◆ EXCERPT TO READ:

Breznik (Брезник /bg/) is a town in western Bulgaria, 50 km away from Sofia. It is located in Pernik Province and is close to the towns of Bankya and Pernik. Villages in the municipality include Begunovtsi, Dushintsi, and Velkovtsi.

==Etymology==
Its name is derived from the Bulgarian word breznik, referring to a birch forest, from the word for birch, бреза (breza). It is cognate to the Czech placename Březník.

==Geography==

The town is located in the historical-geographical and ethnographic region of Graovo. Breznik is the center of its northwestern end (Gorno Graovo), and Pernik of the southeastern (Dolno Graovo). The border between the two parts of Graovo is along the lines of the villages of Selishten dol, Palilula, Velkovtsi and Viskjar. The climate is humid-continental (Dfb).

==History==
Breznik was first mentioned in the 11th-century Story of Isaiah and Bulgarian Apocryphal Chronicle as БР(Ѣ)ЗНИКЪ; it was already a city by then. The town was mentioned throughout the 15th-19th centuries, attesting its continuous existence.

Breznik has played a proper role in the life of the Bulgarian state. We have inherited medieval cultural monuments. Of particular importance are the medieval church "St. Petka", the Revival class school, the megalithic temple-well "Empty Throat", the Chernogorski and Bilin monasteries, the remains of ancient churches, the old houses of architectural and artistic value as the twin house in the village of Kosharevo; the veranda houses in the village of Razhavets, etc. In almost all settlements in the municipality there are churches from the era of the Bulgarian Revival.

In the 17th - 18th century Breznik was an attractive center for leading painters and builders. The local people were very active and managed to attract even the prominent representative of the Samokov school, Joan the Icon Painter. The educational work was also very well developed. There were cell schools in the Bilin Monastery, the Church of St. Petka and in some Breznik villages. In 1869 in the town of Breznik was founded the first Class School, in which Dimitar Tondjarov from Samokov taught. On his initiative, a community center was opened in the city. At the time before the Liberation there were about 200 Bulgarian and 30-40 Turkish houses, and then the Turkish population emigrated from the city and from all villages in the surrounding area.

◆ PROBLEM TO SOLVE:
Type out, word for word, the part of the Breznik text that begins at "The town is" and runs up to and including "is humid-continental (Dfb).". The data that comes after the Breznik text is from a different source.

◆ PROVIDED RECORDS:
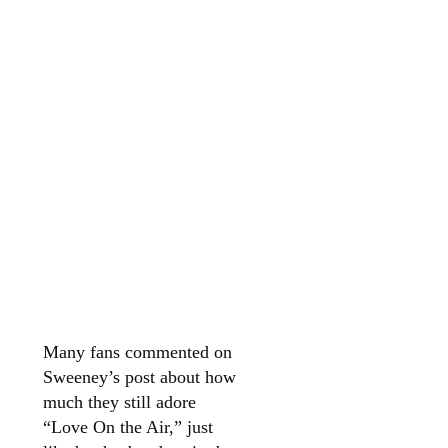
Many fans commented on
Sweeney’s post about how
much they still adore
“Love On the Air,” just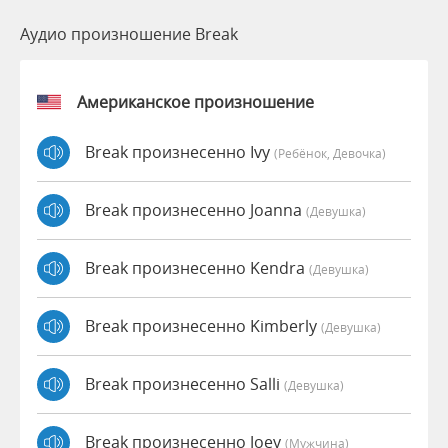
Аудио произношение Break
Американское произношение
Break произнесенно Ivy
(Ребёнок, Девочка)
Break произнесенно Joanna
(девушка)
Break произнесенно Kendra
(девушка)
Break произнесенно Kimberly
(девушка)
Break произнесенно Salli
(девушка)
Break произнесенно Joey
(мужчина)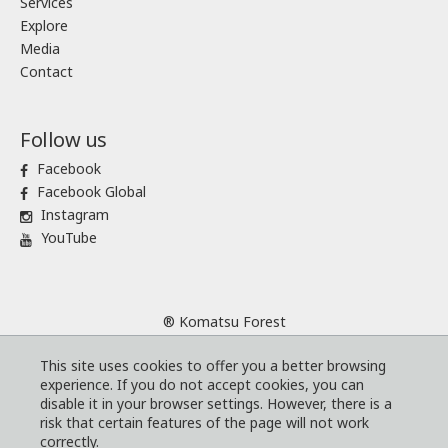
Services
Explore
Media
Contact
Follow us
Facebook
Facebook Global
Instagram
YouTube
® Komatsu Forest
Sitemap
This site uses cookies to offer you a better browsing
Terms and conditions
experience. If you do not accept cookies, you can
Code of Business Conduct
disable it in your browser settings. However, there is a
risk that certain features of the page will not work
Cookies
correctly.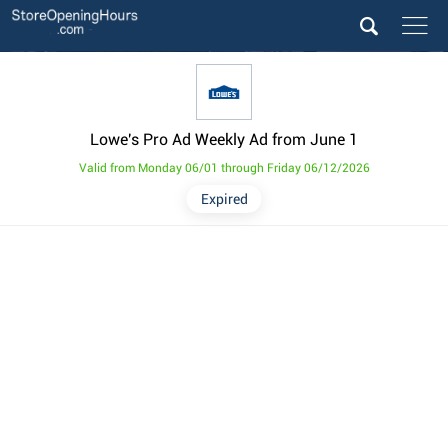
Lowe's Pro Ad Weekly Ad from June 1
Valid from Monday 06/01 through Friday 06/12/2026
Expired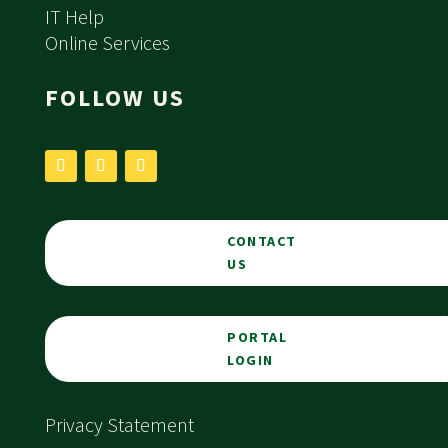
IT Help
Online Services
FOLLOW US
CONTACT
US
PORTAL
LOGIN
Privacy Statement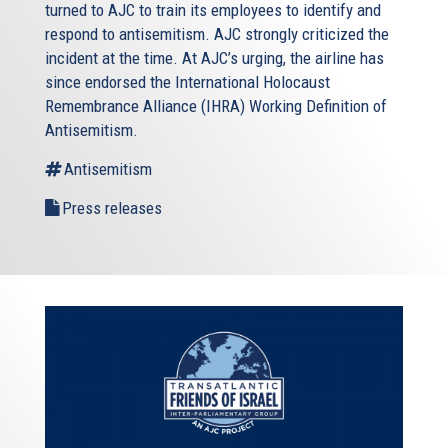
turned to AJC to train its employees to identify and
respond to antisemitism. AJC strongly criticized the
incident at the time. At AJC’s urging, the airline has
since endorsed the International Holocaust
Remembrance Alliance (IHRA) Working Definition of
Antisemitism.
Antisemitism
Press releases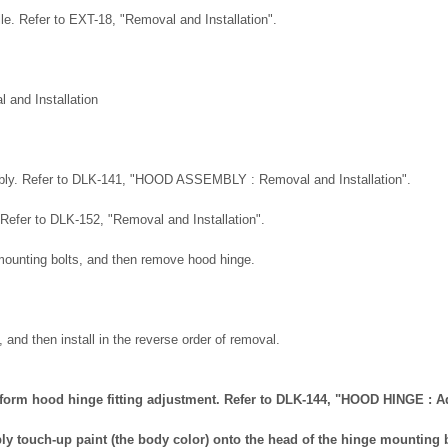
rille. Refer to EXT-18, "Removal and Installation".
and Installation
ly. Refer to DLK-141, "HOOD ASSEMBLY : Removal and Installation".
 Refer to DLK-152, "Removal and Installation".
ounting bolts, and then remove hood hinge.
 and then install in the reverse order of removal.
perform hood hinge fitting adjustment. Refer to DLK-144, "HOOD HINGE : 
apply touch-up paint (the body color) onto the head of the hinge mounting 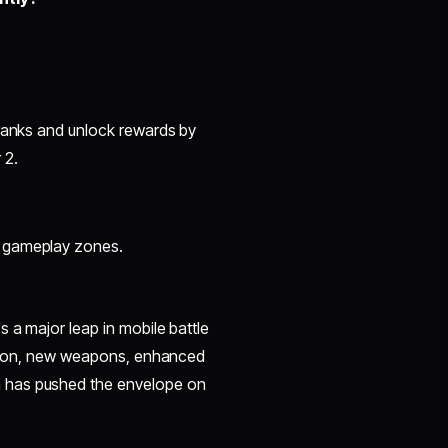
 ranks and unlock rewards by
 2.
s gameplay zones.
 a major leap in mobile battle
ration, new weapons, enhanced
 has pushed the envelope on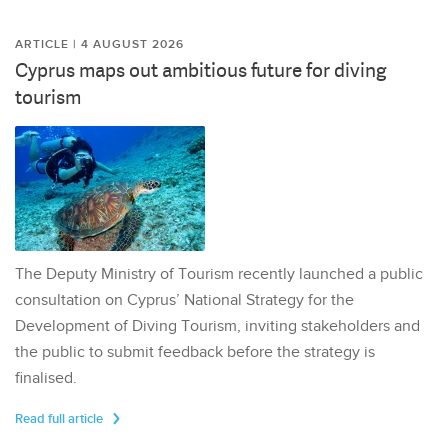
ARTICLE | 4 AUGUST 2026
Cyprus maps out ambitious future for diving
tourism
The Deputy Ministry of Tourism recently launched a public
consultation on Cyprus’ National Strategy for the
Development of Diving Tourism, inviting stakeholders and
the public to submit feedback before the strategy is
finalised.
Read full article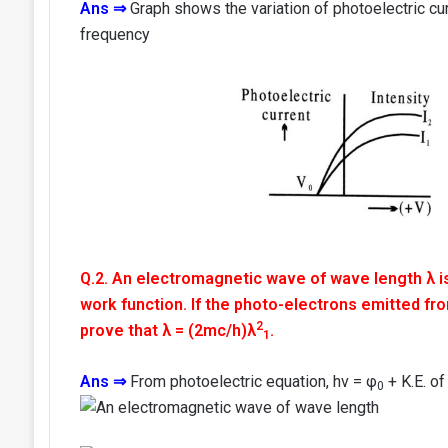
Ans ⇒
Graph shows the variation of photoelectric cur
frequency
Q.2. An electromagnetic wave of wave length λ is
work function. If the photo-electrons emitted fr
2
prove that λ = (2mc/h)λ
.
1
Ans ⇒
From photoelectric equation, hv = φ
+ K.E. of
0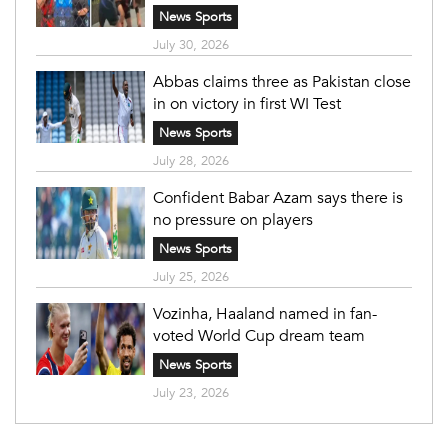
News Sports
July 30, 2026
Abbas claims three as Pakistan close
in on victory in first WI Test
News Sports
July 28, 2026
Confident Babar Azam says there is
no pressure on players
News Sports
July 25, 2026
Vozinha, Haaland named in fan-
voted World Cup dream team
News Sports
July 23, 2026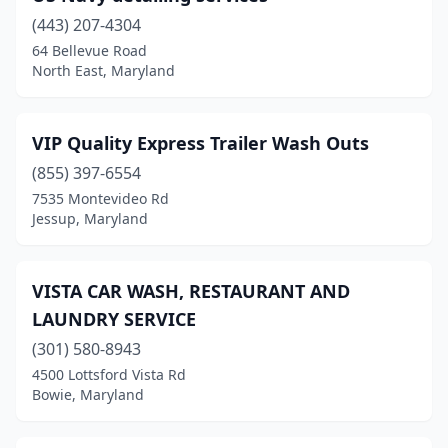
(443) 207-4304
Cordova
(1)
64 Bellevue Road
North East, Maryland
Crisfield
(2)
Cumberland
(6)
VIP Quality Express Trailer Wash Outs
Curtis Bay Industrial Area
(1)
(855) 397-6554
Delmar
(1)
7535 Montevideo Rd
Jessup, Maryland
Denton
(1)
District Heights
(1)
VISTA CAR WASH, RESTAURANT AND
Dundalk
(2)
LAUNDRY SERVICE
(301) 580-8943
Dunkirk
(1)
4500 Lottsford Vista Rd
Bowie, Maryland
Easton
(7)
Edgemere
(3)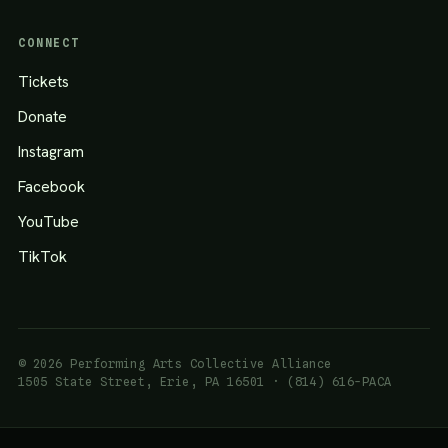
CONNECT
Tickets
Donate
Instagram
Facebook
YouTube
TikTok
© 2026 Performing Arts Collective Alliance
1505 State Street, Erie, PA 16501 · (814) 616-PACA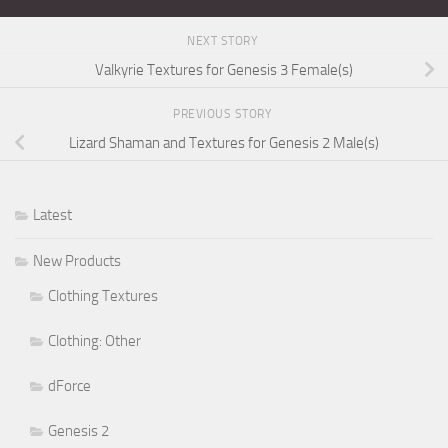
NEXT STORY
Valkyrie Textures for Genesis 3 Female(s)
PREVIOUS STORY
Lizard Shaman and Textures for Genesis 2 Male(s)
Latest
New Products
Clothing Textures
Clothing: Other
dForce
Genesis 2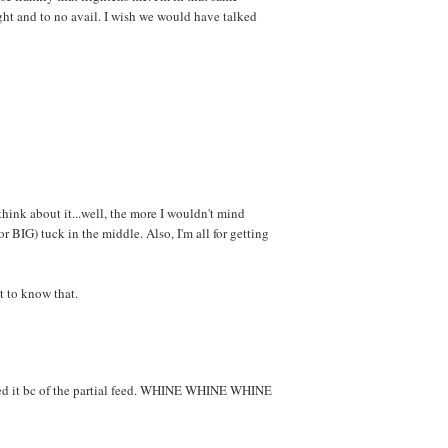
ight and to no avail. I wish we would have talked
think about it...well, the more I wouldn't mind
(or BIG) tuck in the middle. Also, I'm all for getting
 to know that.
issed it bc of the partial feed. WHINE WHINE WHINE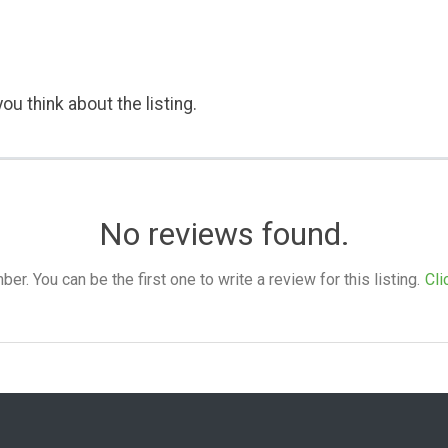
ou think about the listing.
No reviews found.
. You can be the first one to write a review for this listing.
Cli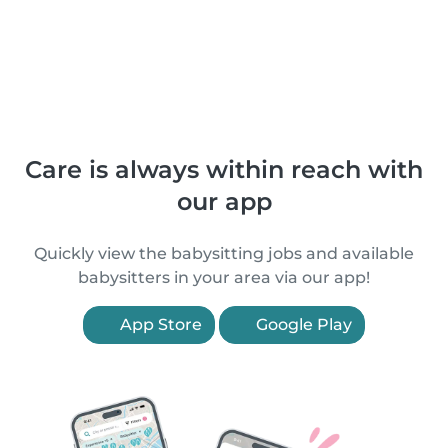
Care is always within reach with
our app
Quickly view the babysitting jobs and available
babysitters in your area via our app!
App Store
Google Play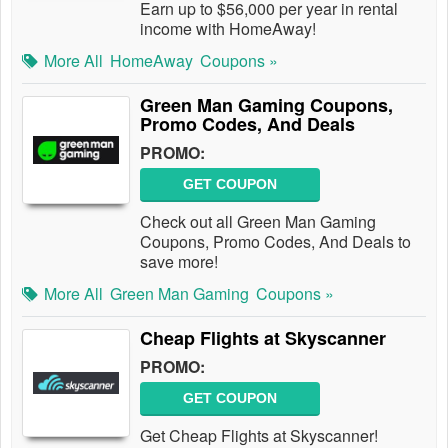
Earn up to $56,000 per year in rental
income with HomeAway!
More All
HomeAway
Coupons »
Green Man Gaming Coupons,
Promo Codes, And Deals
PROMO:
GET COUPON
Check out all Green Man Gaming
Coupons, Promo Codes, And Deals to
save more!
More All
Green Man Gaming
Coupons »
Cheap Flights at Skyscanner
PROMO:
GET COUPON
Get Cheap Flights at Skyscanner!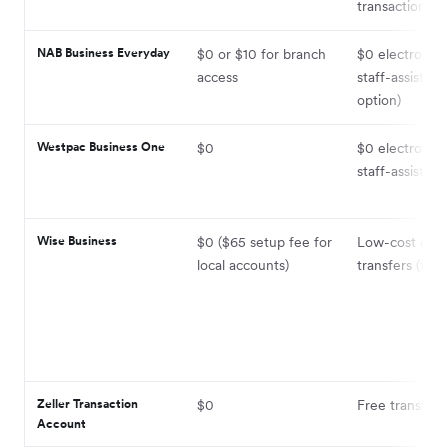
transactions i
NAB Business Everyday
$0 or $10 for branch
$0 electronic;
access
staff-assisted 
option)
Westpac Business One
$0
$0 electronic;
staff-assisted
Wise Business
$0 ($65 setup fee for
Low-cost dom
local accounts)
transfers (fees
Zeller Transaction
$0
Free transfers
Account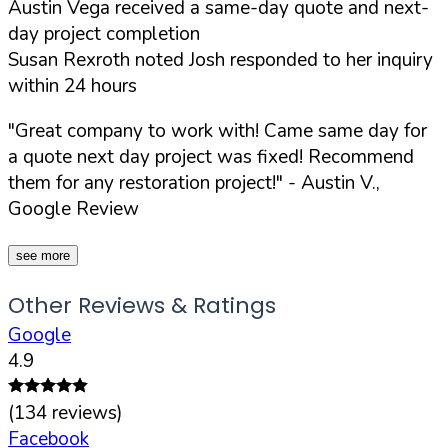
Austin Vega received a same-day quote and next-
day project completion
Susan Rexroth noted Josh responded to her inquiry
within 24 hours
"Great company to work with! Came same day for
a quote next day project was fixed! Recommend
them for any restoration project!"
- Austin V.,
Google Review
see more
Other Reviews & Ratings
Google
4.9
(
134
reviews)
Facebook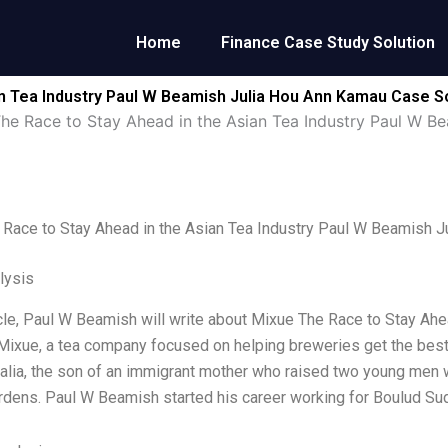
Home
Finance Case Study Solution
an Tea Industry Paul W Beamish Julia Hou Ann Kamau Case S
he Race to Stay Ahead in the Asian Tea Industry Paul W B
Race to Stay Ahead in the Asian Tea Industry Paul W Beamish 
lysis
ticle, Paul W Beamish will write about Mixue The Race to Stay Ah
Mixue, a tea company focused on helping breweries get the bes
ralia, the son of an immigrant mother who raised two young men w
rdens. Paul W Beamish started his career working for Boulud Sud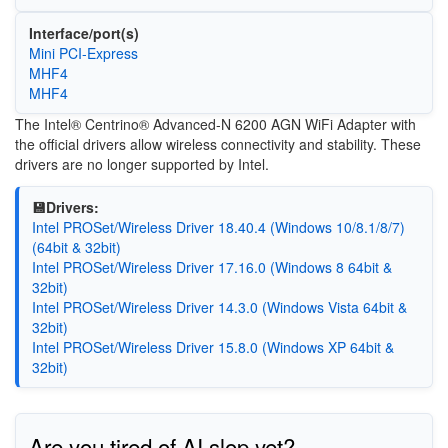
Interface/port(s)
Mini PCI-Express
MHF4
MHF4
The Intel® Centrino® Advanced-N 6200 AGN WiFi Adapter with
the official drivers allow wireless connectivity and stability. These
drivers are no longer supported by Intel.
💾Drivers:
Intel PROSet/Wireless Driver 18.40.4 (Windows 10/8.1/8/7)
(64bit & 32bit)
Intel PROSet/Wireless Driver 17.16.0 (Windows 8 64bit &
32bit)
Intel PROSet/Wireless Driver 14.3.0 (Windows Vista 64bit &
32bit)
Intel PROSet/Wireless Driver 15.8.0 (Windows XP 64bit &
32bit)
Are you tired of AI slop yet?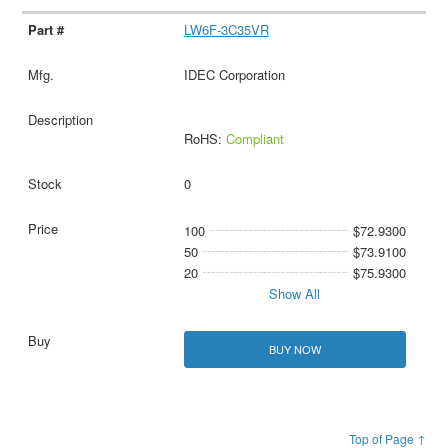
LW6F-3C35VR
IDEC Corporation
RoHS:
Compliant
0
100
$72.9300
50
$73.9100
20
$75.9300
Show All
BUY NOW
Top of Page ↑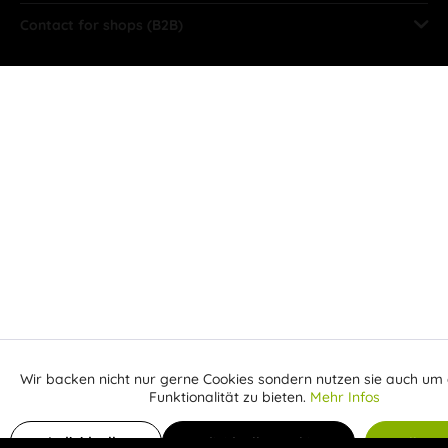
Contact for shops (B2B)
Wir backen nicht nur gerne Cookies sondern nutzen sie auch um 
Aktiv
Funktionale
Funktionalität zu bieten.
Mehr Infos
Inaktiv
Add to shopping cart
Marketing
Individuelle
Individuelle Cookies
Alle C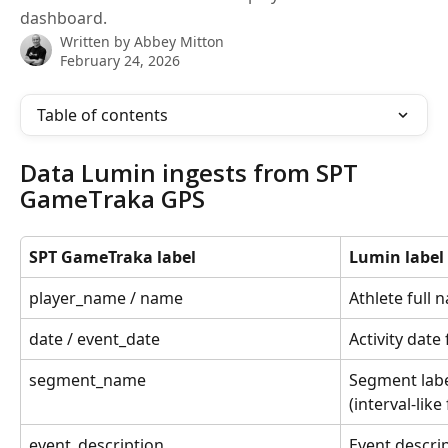
dashboard.
Written by
Abbey Mitton
February 24, 2026
Table of contents
Data Lumin ingests from SPT 
GameTraka GPS
SPT GameTraka label
Lumin label
player_name / name
Athlete full
date / event_date
Activity dat
segment_name
Segment labe
(interval-like 
event_description
Event descri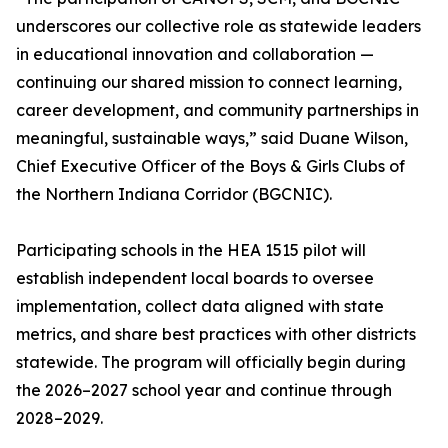
underscores our collective role as statewide leaders
in educational innovation and collaboration —
continuing our shared mission to connect learning,
career development, and community partnerships in
meaningful, sustainable ways,” said Duane Wilson,
Chief Executive Officer of the Boys & Girls Clubs of
the Northern Indiana Corridor (BGCNIC).
Participating schools in the HEA 1515 pilot will
establish independent local boards to oversee
implementation, collect data aligned with state
metrics, and share best practices with other districts
statewide. The program will officially begin during
the 2026–2027 school year and continue through
2028–2029.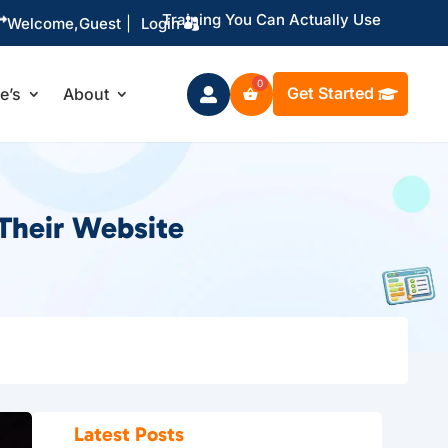
Training You Can Actually Use

Welcome,
Guest
|
Login
Get Started
le’s
About

Their Website
Latest Posts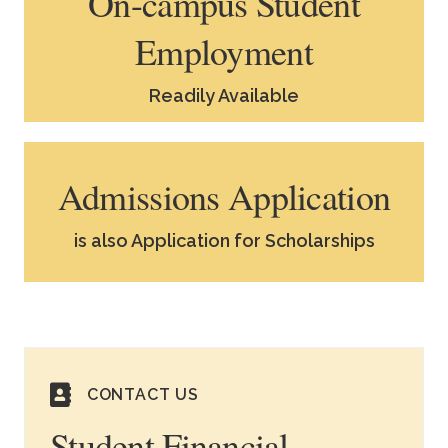
On-campus Student
Employment
Readily Available
Admissions Application
is also Application for Scholarships
CONTACT US
Student Financial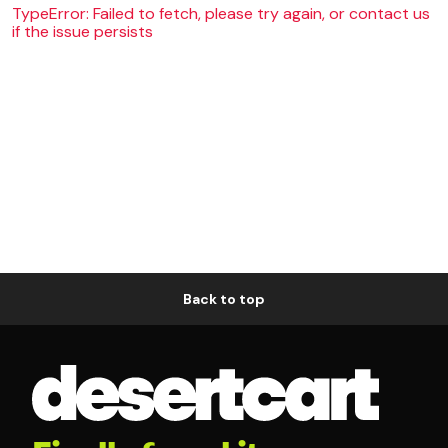
TypeError: Failed to fetch, please try again, or contact us
if the issue persists
Back to top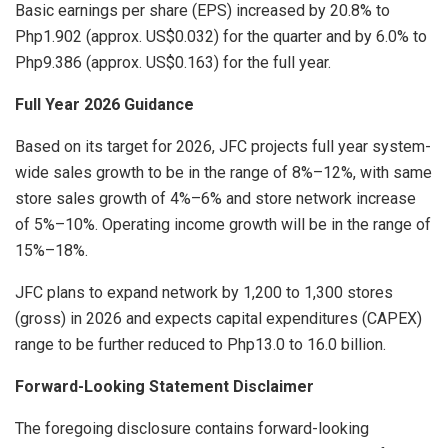
Basic earnings per share (EPS) increased by 20.8% to
Php1.902 (approx. US$0.032) for the quarter and by 6.0% to
Php9.386 (approx. US$0.163) for the full year.
Full Year 2026 Guidance
Based on its target for 2026, JFC projects full year system-
wide sales growth to be in the range of 8%–12%, with same
store sales growth of 4%–6% and store network increase
of 5%–10%. Operating income growth will be in the range of
15%–18%.
JFC plans to expand network by 1,200 to 1,300 stores
(gross) in 2026 and expects capital expenditures (CAPEX)
range to be further reduced to Php13.0 to 16.0 billion.
Forward-Looking Statement Disclaimer
The foregoing disclosure contains forward-looking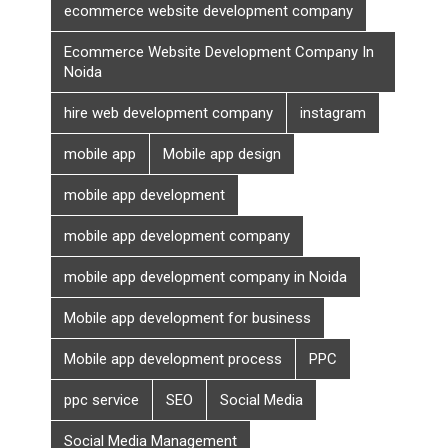
ecommerce website development company
Ecommerce Website Development Company In
Noida
hire web development company
instagram
mobile app
Mobile app design
mobile app development
mobile app development company
mobile app development company in Noida
Mobile app development for business
Mobile app development process
PPC
ppc service
SEO
Social Media
Social Media Management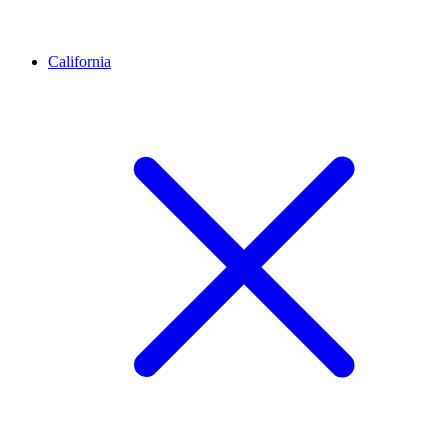
California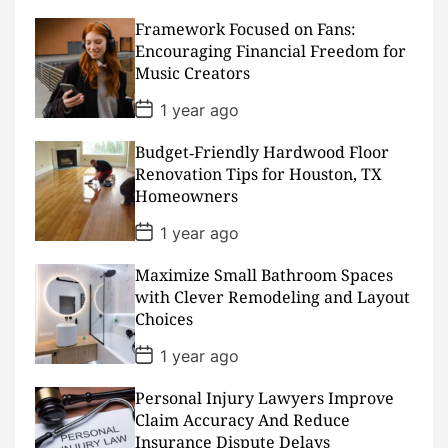
s
Framework Focused on Fans:
t
D
Encouraging Financial Freedom for
a
Music Creators
t
e
P
1 year ago
o
s
Budget‑Friendly Hardwood Floor
t
D
Renovation Tips for Houston, TX
a
Homeowners
t
e
P
1 year ago
o
s
Maximize Small Bathroom Spaces
t
D
with Clever Remodeling and Layout
a
Choices
t
e
P
1 year ago
o
s
Personal Injury Lawyers Improve
t
D
Claim Accuracy And Reduce
a
Insurance Dispute Delays
t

◆ SOLUTION TO THIS TASK:
The town is located in the historical-geographical and ethnographic region of Graovo. Breznik is the center of its northwestern end (Gorno Graovo), and Pernik of the southeastern (Dolno Graovo). The border between the two parts of Graovo is along the lines of the villages of Selishten dol, Palilula, Velkovtsi and Viskjar. The climate is humid-continental (Dfb).